« Léandre, l'amoureux de Lucinde, révèle à Sganarelle que Lucinde fait semblant d'être muette, afin d'échapper à un mariage forcé. Sganarelle décide d'aider les jeunes amoureux et trouve un stratagème pour qu'ils puissent se voir. Il demande à Léandre de se déguiser en apothicaire, c'est-à-dire en pharmacien, et tous deux se rendent chez Lucinde pour l'examiner. Celle-ci se met tout à coup à parler. »

Géronte. – Voilà ma fille qui parle ! Ô grande vertu1 du remède ! Ô admirable médecin ! Que je vous suis obligé2, Monsieur, de cette guérison merveilleuse ! et que puis-je faire pour vous après un tel service ?

Sganarelle, se promenant sur le théâtre et s'essuyant le front. – Voilà une maladie qui m'a bien donné de la peine !

Lucinde. – Oui, mon père, j'ai recouvré la parole : mais je l'ai recouvrée pour vous dire que je n'aurai jamais d'autre époux que Léandre, et que c'est inutilement que vous voulez me donner Horace.

Géronte. – Mais...

Lucinde. – Rien n'est capable d'ébranler la résolution que j'ai prise.

Géronte. – Quoi... ?

Lucinde. – Vous m'opposerez en vain4 de belles raisons.

Géronte. – Si...

Lucinde. – Tous vos discours ne serviront de rien.

Géronte. – Je...

Lucinde. – C'est une chose où je suis déterminée.

Géronte. – Mais...

Lucinde. – Il n'est puissance paternelle qui me puisse obliger à me marier malgré moi.

Géronte. – J'ai...

Lucinde. – Vous avez beau faire tous vos efforts.

Géronte. – Il...

Lucinde. – Mon cœur ne saurait se soumettre à cette tyrannie.

Géronte. – La...

Lucinde. – Et je me jetterai plutôt dans un couvent5 que d'épouser un homme que je n'aime point.

Géronte. – Mais...

Lucinde, parlant d'un ton de voix à étourdir. – Non. En aucune façon. Point d'affaires. Vous perdez le temps. Je n'en ferai rien. Cela est résolu.

Géronte. – Ah ! quelle impétuosité6 de paroles ! Il n'y a pas moyen d'y résister. Monsieur, je vous prie de la faire redevenir muette.

Sganarelle. – C'est une chose qui m'est impossible. Tout ce que je puis faire pour votre service est de vous rendre sourd, si vous voulez.

[Géronte remercie Sganarelle, qui lui propose alors de guérir Lucinde de sa « folie ».]

Sganarelle.- Notre apothicaire nous servira pour cette cure. (À Léandre) Un mot. Vous voyez que l'ardeur qu'elle a pour ce Léandre est tout à fait contraire aux volontés du père [...] et qu'il est nécessaire de trouver promptement un remède à ce mal, qui pourrait empirer par le retardement.
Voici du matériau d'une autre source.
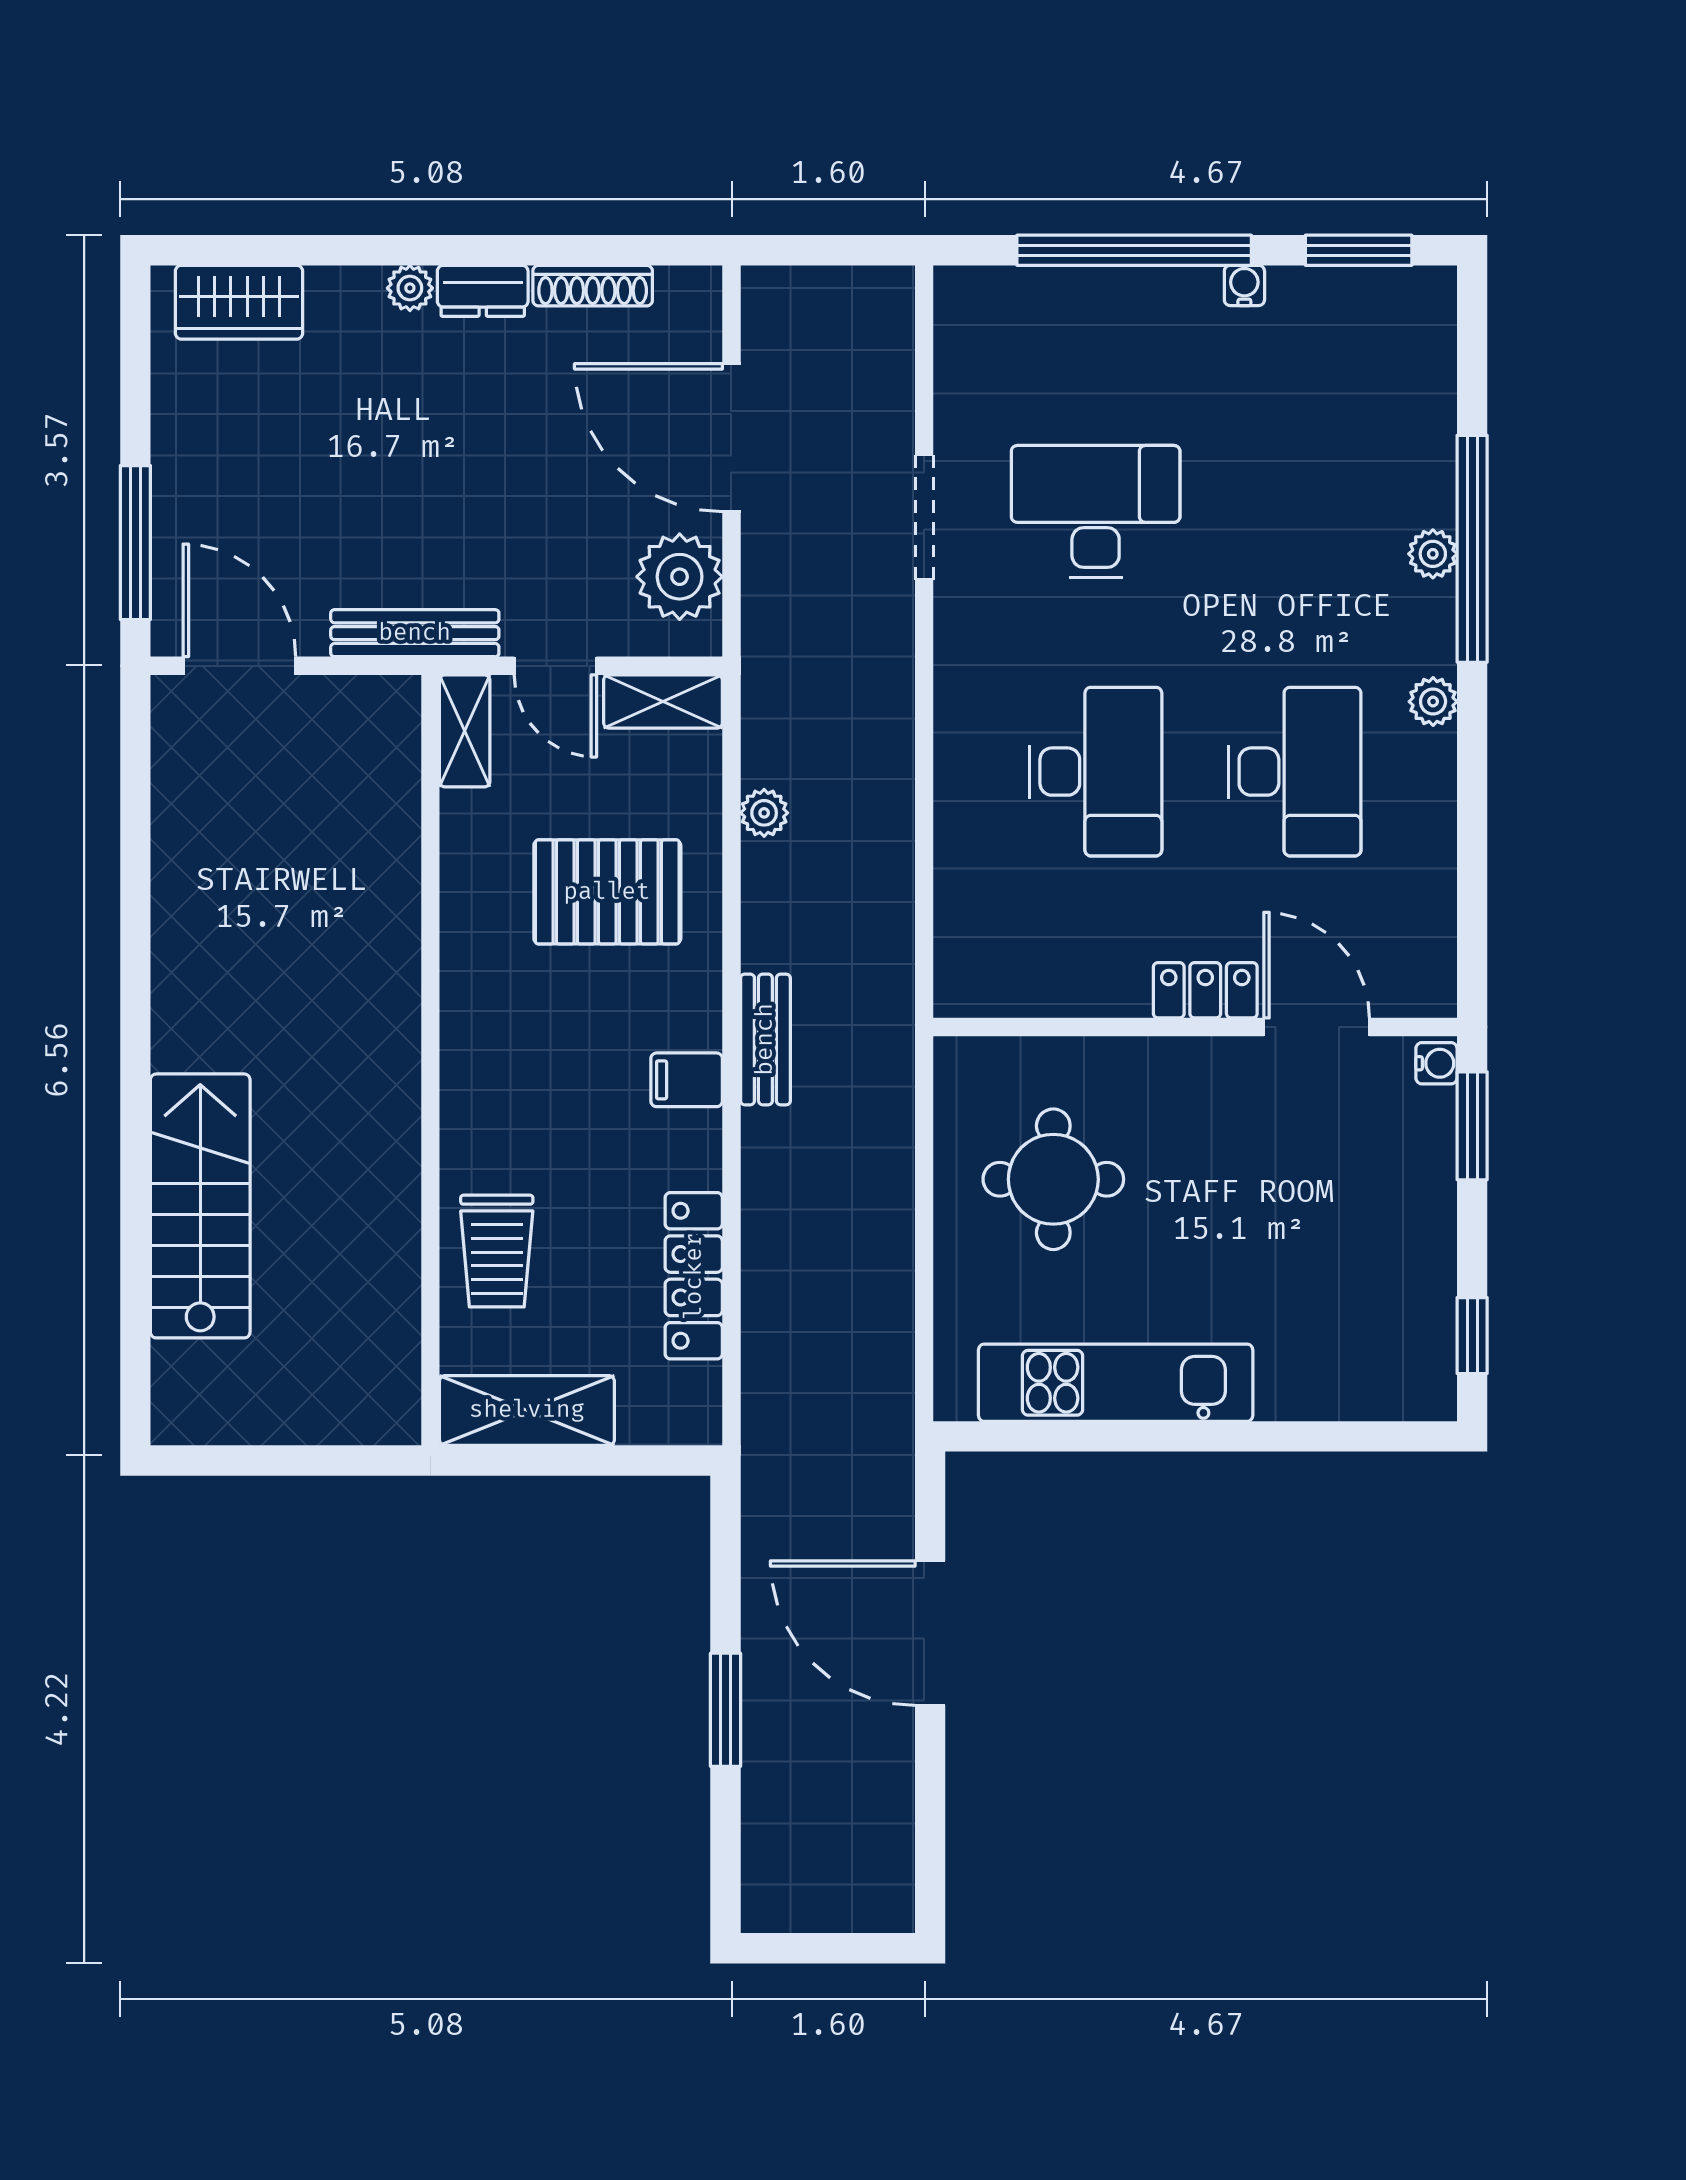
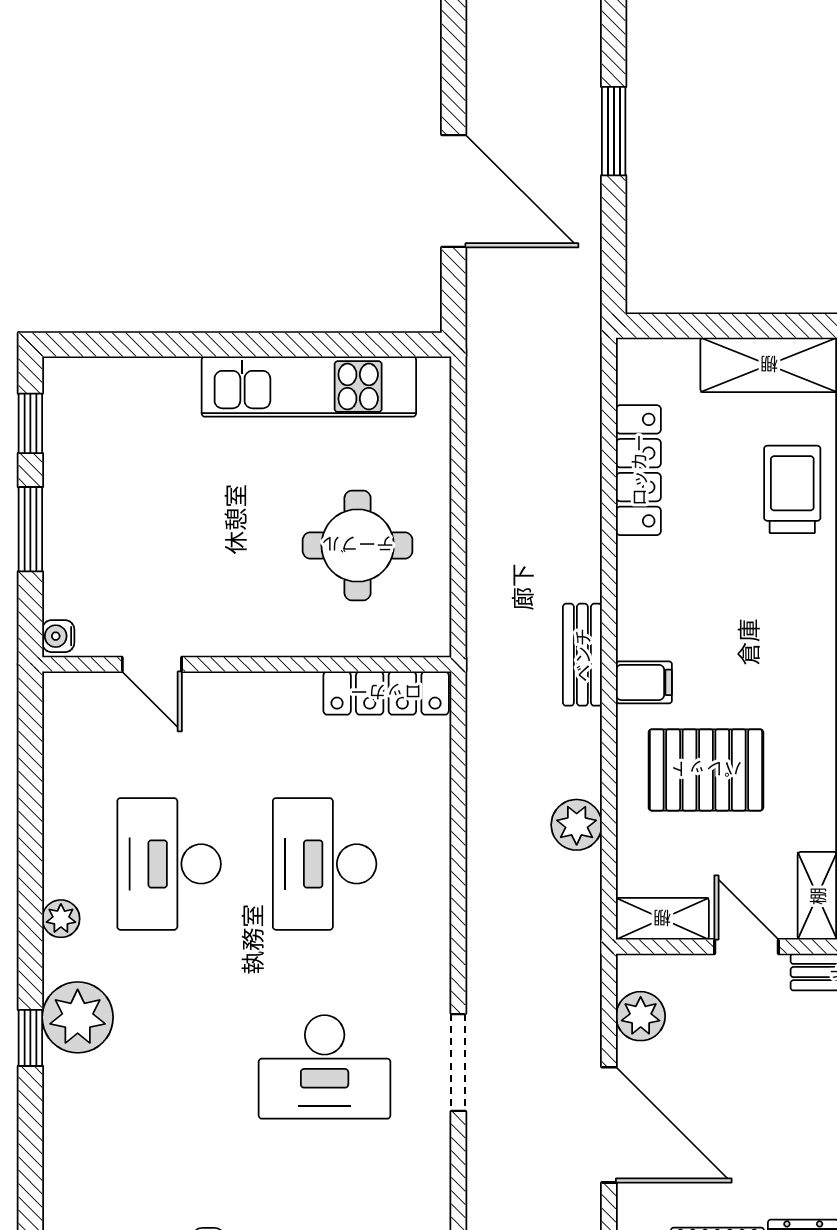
window: (1472, 549) -> (30, 1038), width x0.32
plant: (1433, 554) -> (78, 1017), width x1.87, depth x1.87
plant: (680, 577) -> (641, 1016), width x0.73, depth x0.73
plant: (764, 813) -> (577, 825), width x1.38, depth x1.38
locker: (1205, 990) -> (386, 693), moved, width x1.53
door: (1317, 1027) -> (152, 664), width x0.73
filing cabinet: (687, 1080) -> (644, 682), moved
window: (1472, 1126) -> (30, 529), moved

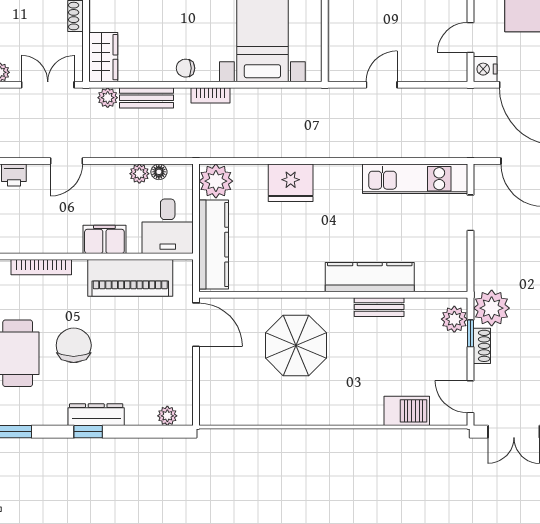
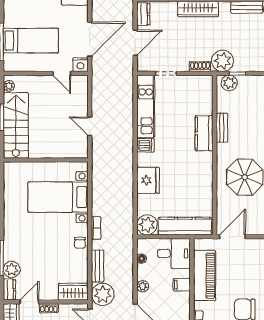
plant: (108, 98) -> (103, 294), width x1.87, depth x1.87
plant: (139, 174) -> (143, 286), moved
dishwasher: (349, 178) -> (146, 145), added
filing cabinet: (104, 239) -> (182, 285), width x0.50
kitchen counter: (370, 277) -> (204, 133), width x0.67
shoe rack: (482, 346) -> (200, 67), moved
Pour moi, je n'y en vois qu'un seul, qui est une prise de fuite purgative, que vous mêlerez comme il faut avec deux drachmes de matrimonium en pilules. Peut-être fera-t-elle quelque difficulté à prendre ce remède : mais comme vous êtes habile homme dans votre métier, c'est à vous de l'y résoudre, et de lui faire avaler la chose du mieux que vous pourrez. Allez-vous-en lui faire faire un petit tour de jardin [...] tandis que j'entretiendrai ici son père.

Question

1. Quels sentiments Géronte éprouve-t-il pour Sganarelle au tout début de l'extrait ? Pourquoi ? Ce sentiment est-il justifié

Question

2. En quoi la réaction qu'a Sganarelle au moment où Lucinde se met à parler est-elle comique ?

Question

3. Montrez que Lucinde semble être particulièrement bien « guérie » de sa « maladie ». Pour cela, commentez la longueur et la ponctuation des répliques de Géronte.

Question

Résumez ce que Lucinde dit à son père dans chacune de ses répliques.

En quoi cela est-il comique ?

Question

Que demande Géronte à Sganarelle ? Pourquoi cela est-il comique ?

À quelle remarque sur les femmes, faite par Sganarelle dans l'extrait 2, cela fait-il écho ?

Question

La fin d'une comédie doit être heureuse. En quoi la fin de cet extrait annonce-t-elle un dénouement heureux ?

Définition :

Comédie : pièce de théâtre utilisant le registre comique et dont la fin est heureuse.

Définition : A retenir

Pour qu'il y ait une histoire, une dynamique, il faut qu'il y ait des oppositions entre les personnages ; l'opposition entre les sexes (et les critiques que chaque sexe peut formuler envers l'autre) est une source traditionnelle de comique, cette opposition se fonde sur les stéréotypes féminins et masculins.